Industry scale movement is long term movement & long term movement is measured in bulk of years. Say, for example, you want to develop a generation of scriptwriters to service an industry's needs. The skill development journey is a 10 year journey you can split into 3 milestones
with the second milestone being the first major one. That second milestone is the stage at which the intermediate learner should either be transitioning into advanced levels or settling into advanced levels, depending on skill, learning speed, prior arts exposure etc.
No different than the arc of Bachelors-Masters-internship which is designed to develop one across the beginner-intermediate-advanced levels in preparation for professional service.
This means that if you want to have a generation of high quality writers developed by 2022, you should have started the development program in 2012. As you move from first to second to third milestones, the ability and level of professional responsibilities the students can
handle grows. That way the students are eased into professional service in a way that allows them learn on the job without exposing them to damaging impacts of the professional world that could cause them to regress.
Long term planning is measured in bulk of years, so you group the milestones as 3-4-3 and measure output/returns in the process of and at the end of each milestone. This is extremely important because a lot of artistic development works through accumulated learning and leaps.
For example, a beginner can spend 1-2 years not making any significant progress but is actually benefiting from an accumulation of learning and when a Rubicon is eventually crossed they experience a leap in ability that seems to have come out of nowhere. This is one reason why
later works (created post breakthrough) are often so far superior to earlier works (created pre-breakthrough) that they seem like they couldn't have come from the same mind (technically, they both did and didn't). A development program has to account for this inherent nature.
This bulk of years that you have to work with means that every year missed is a milestone delayed by one year and as the years go by the long term plan is delayed by the bulk of the passing years.
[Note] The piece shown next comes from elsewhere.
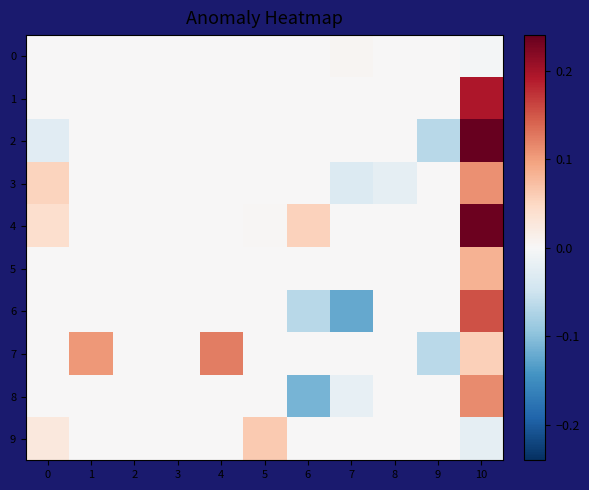

At 9, list the series in order from smallest to largest.

2, 7, 0, 1, 3, 4, 5, 6, 8, 9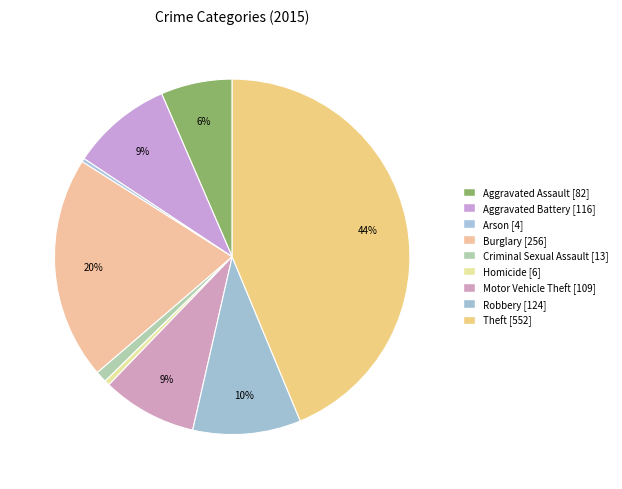

What percentage is the Theft slice, to the nearest percent?

44%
Sticking with the writer development example (with a milestone division of 3-4-3)
if you wanted to have a generation of high quality writers by 2022 you should've started a development program by 2012 with a reasonable expectation of progress by:

'15-'16
'19-'20
And '21 onwards
If you haven't kicked off by 2012, your program and long term yield are pushed forward to 2013 and 2023.

If you haven't kicked off by 2017, they push forward to 2018 and 2027.

If they haven't kicked off by 2021, they push forward to 2022 and 2032.
(There's some more math behind it all but ain't nobody got time for that.)

Therein lies the devious trick in long term problems, they grow exponentially while we grow (and experience time) arithmetically. Should the best window(s) to initiate a long term plan be missed, it then
requires willpower to re-initiate. If the subject is an individual, this would only be a problem to the individual who can't find the necessary willpower. But when the subject is an industry, ya, then you're in real trouble. First of all, it's never healthy for an industry to be
in a place where its advancements turn on soft characteristics like willpower. It means there are deeper deficiencies like the absence of a philosophy. Also, the complexity of consciousnesses at the collective level means soft characteristics grow at a very slow rate.
TLDR: Get thine shit together or be fooked.